How Alaska’s Recent Heat Wave May Worsen Climate Warming

July 11, 2019 | 12:17 pm
Melting permafrost on Alaska's North Slope. Photo: NASA/JPL-Caltech
Carly Phillips
Research Scientist

Over the holiday weekend, three cities in Alaska experienced record heat with temperatures in Anchorage reaching 90°F. In a city where local July temperatures averaged 61°F in 2018, this extreme heat illustrates the dramatic effects of climate change in northern regions of the world. These record-breaking temperatures, however, could further intensify climate warming by priming Alaskan landscapes to release carbon and heat-trapping gases in two major ways.

First, extreme heat in Alaska may worsen climate change by accelerating the thaw of carbon-rich permafrost. Permafrost, which underlies most of Alaska, locks away vast quantities of carbon in continuously frozen earth.  As temperatures rise and permafrost thaws, this carbon becomes vulnerable to decomposition, which can release carbon dioxide and methane into the atmosphere. As a result, extreme heat, like that seen over the weekend, may initiate a positive feedback loop (warming begets carbon release begets warming, etc.) that threatens to further exacerbate climate warming.

Permafrost distribution in Alaska (purple shows continuous permafrost, pink shows discontinuous permafrost, and green shows sporadic permafrost). Data from National Snow & Ice Data Center.

Second, extreme heat can also prime Alaska’s landscapes for wildfires, which release huge amounts of heat trapping gases as they burn. Alaska’s soils are chock full of carbon, both in permafrost and the overlain active layer that thaws out each summer. By drying out these soils and above-ground vegetation, high temperatures create conditions that favor not only ignition, but also fire spread.

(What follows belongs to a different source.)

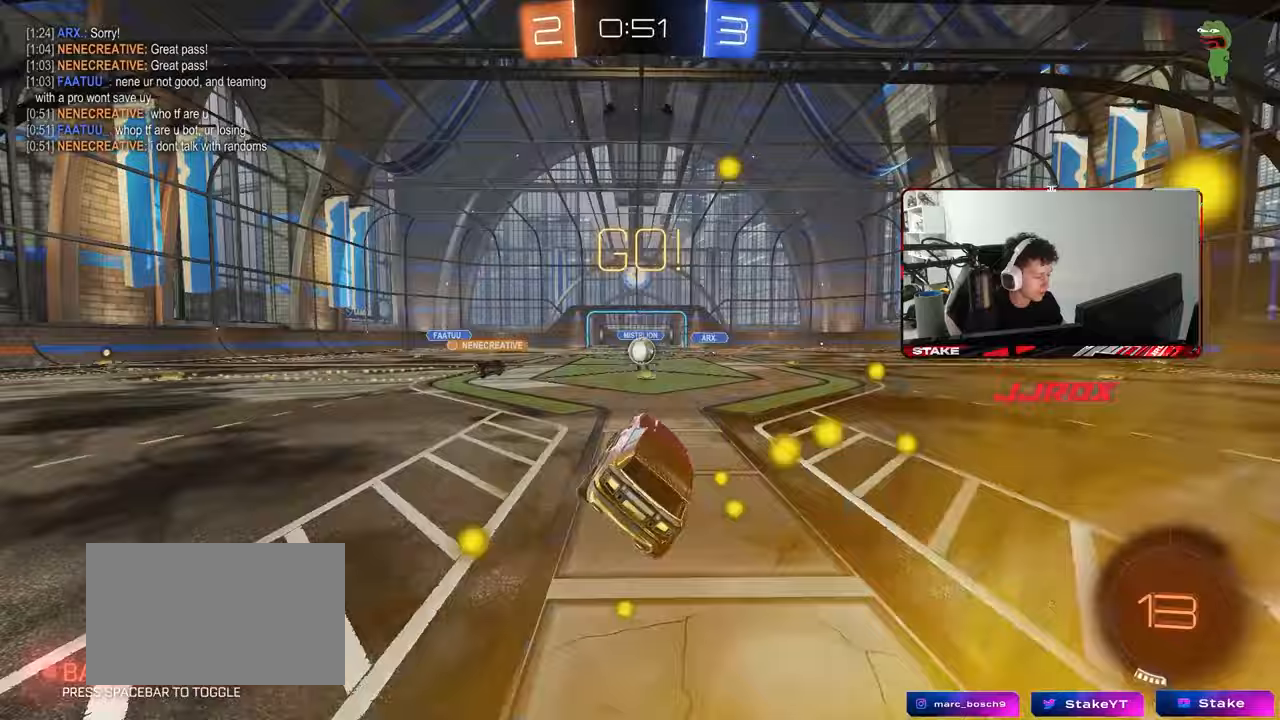
{"keys": ["w"], "mouse": [], "mouse_move": "still", "events": [[17, "a", "up"], [200, "w", "down"]]}
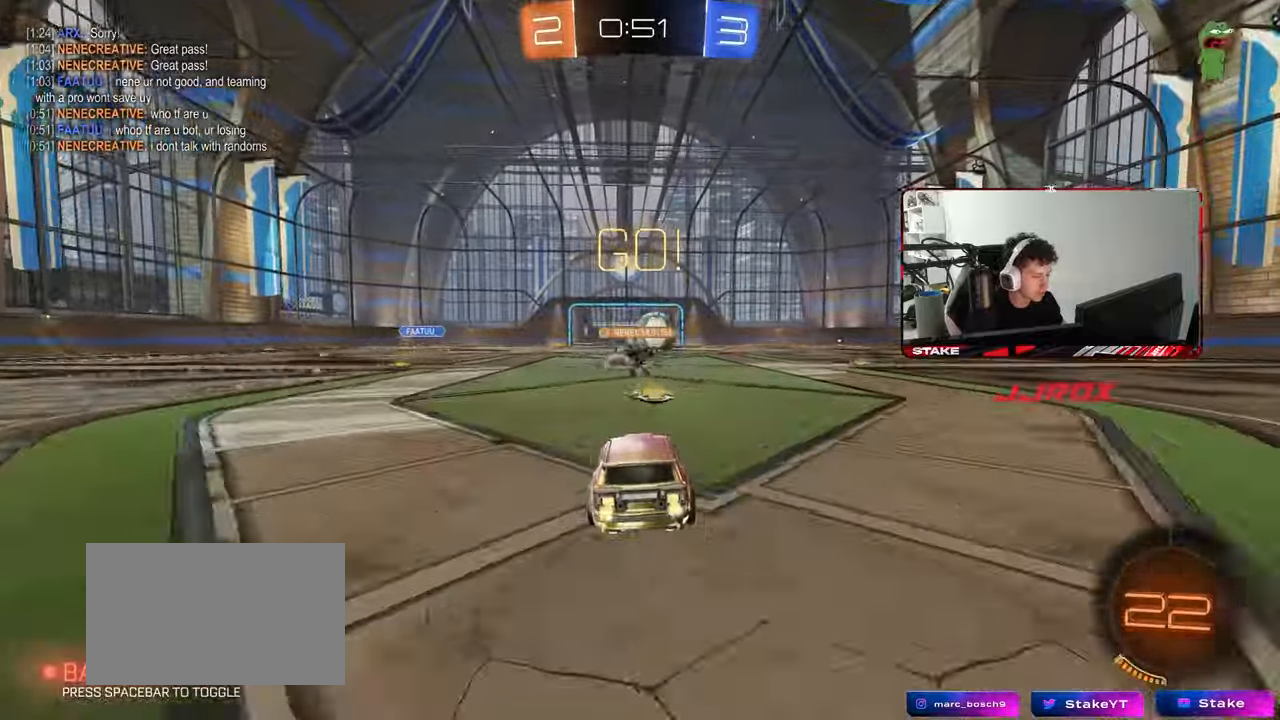
{"keys": ["d", "w"], "mouse": ["left"], "mouse_move": "down-left", "events": [[117, "d", "down"], [217, "mouse_left", "down"], [217, "shift", "down"], [300, "shift", "up"]]}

Recent wildfires have already surpassed historic return intervals and intensities, burning both a larger forested area and deeper into carbon-rich soils, magnifying the emissions from Alaskan wildfires. In a truly unfortunate synergism, wildfires can also accelerate permafrost thaw by removing the insulating active layer.

To avoid the most catastrophic consequences of climate change, we must reduce emissions and protect what carbon is already stored, including carbon stored below ground in Alaska. While protecting permafrost carbon will require global reductions in emissions and stabilization of global temperatures, Alaskan wildfires present an unusual opportunity – one where we can intervene and reduce emissions, using a technique (fire management) with which we are already well acquainted.  Despite this opportunity, fire management is largely overlooked as an approach to reduce emissions.

As global temperatures climb, extreme heat, like we saw over the holiday, not only harms the communities that live there but also threatens to increase emissions out of Alaska and further destabilize our climate.  We ignore these feedbacks at our peril, because what happens in Alaska will have consequences for us all.